Rewrite all of the material below as a numbered list, skipping blank lines and leaving out the pictures.

Saved records
*** Begin section ***

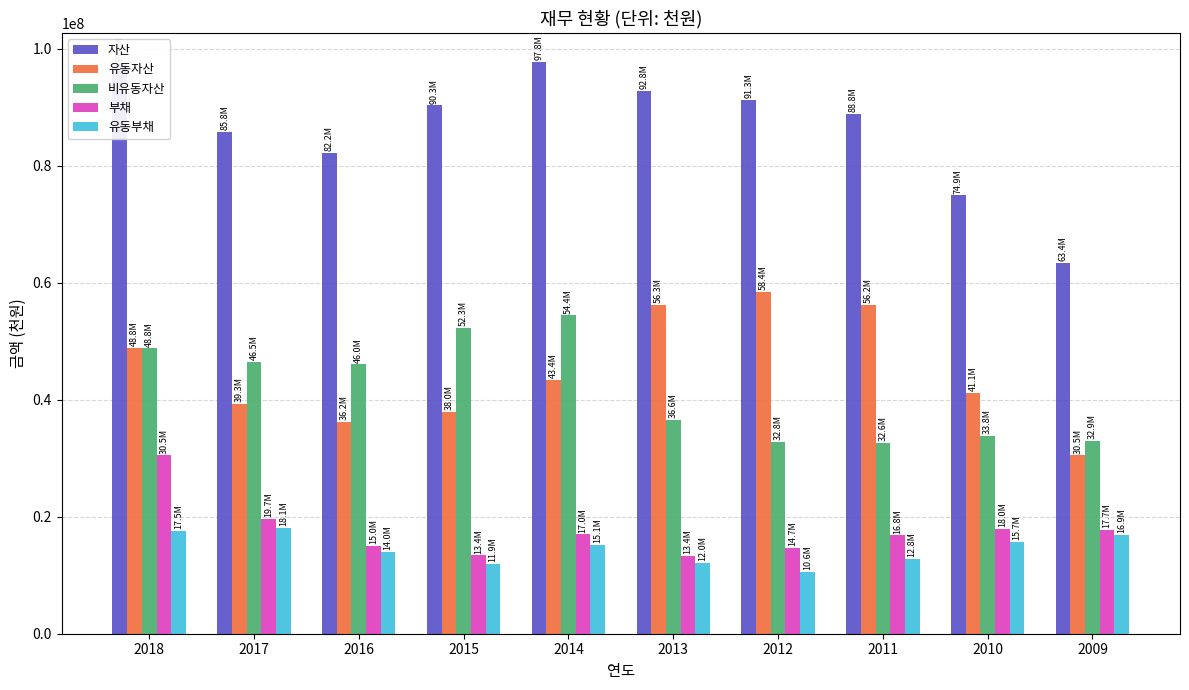

At 2014, list the series in order from smallest to largest.

유동부채, 부채, 유동자산, 비유동자산, 자산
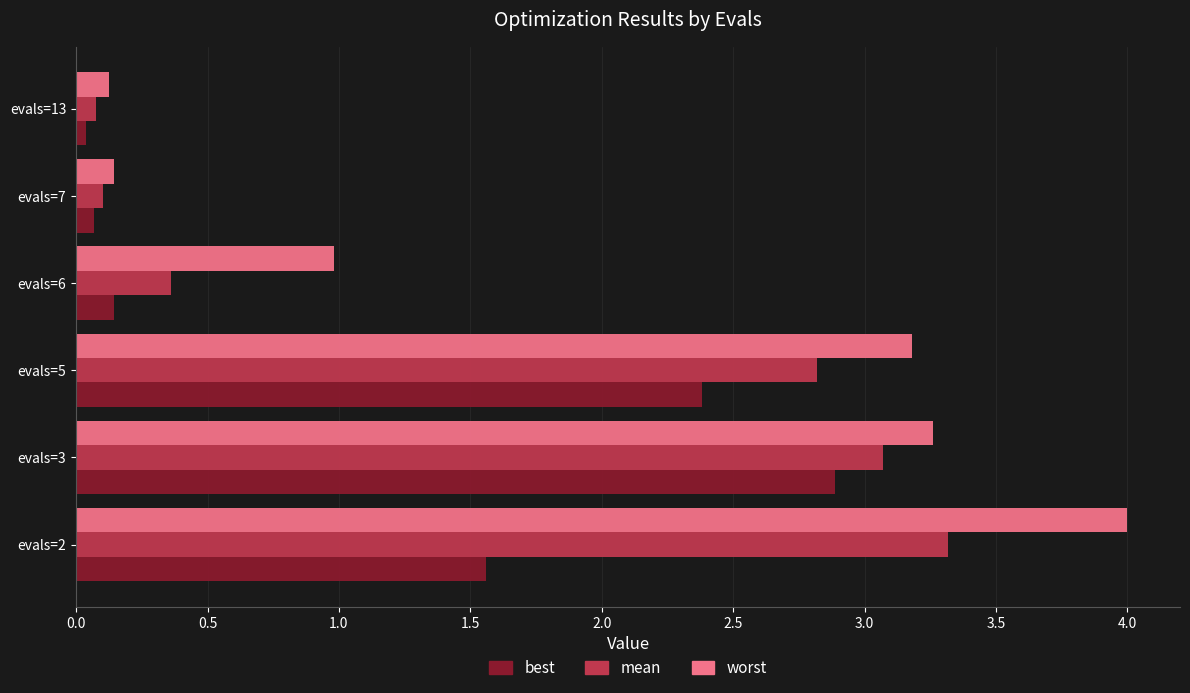

What are all the series names shown in the legend?

best, mean, worst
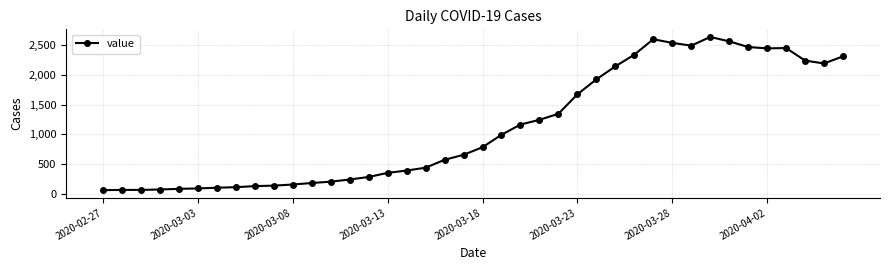

Does the chart display data point markers on the line(s)?

Yes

*** End section ***

§ Answer for the task
1. At 2014, list the series in order from smallest to largest.
2. 유동부채, 부채, 유동자산, 비유동자산, 자산
3. What are all the series names shown in the legend?
4. best, mean, worst
5. Does the chart display data point markers on the line(s)?
6. Yes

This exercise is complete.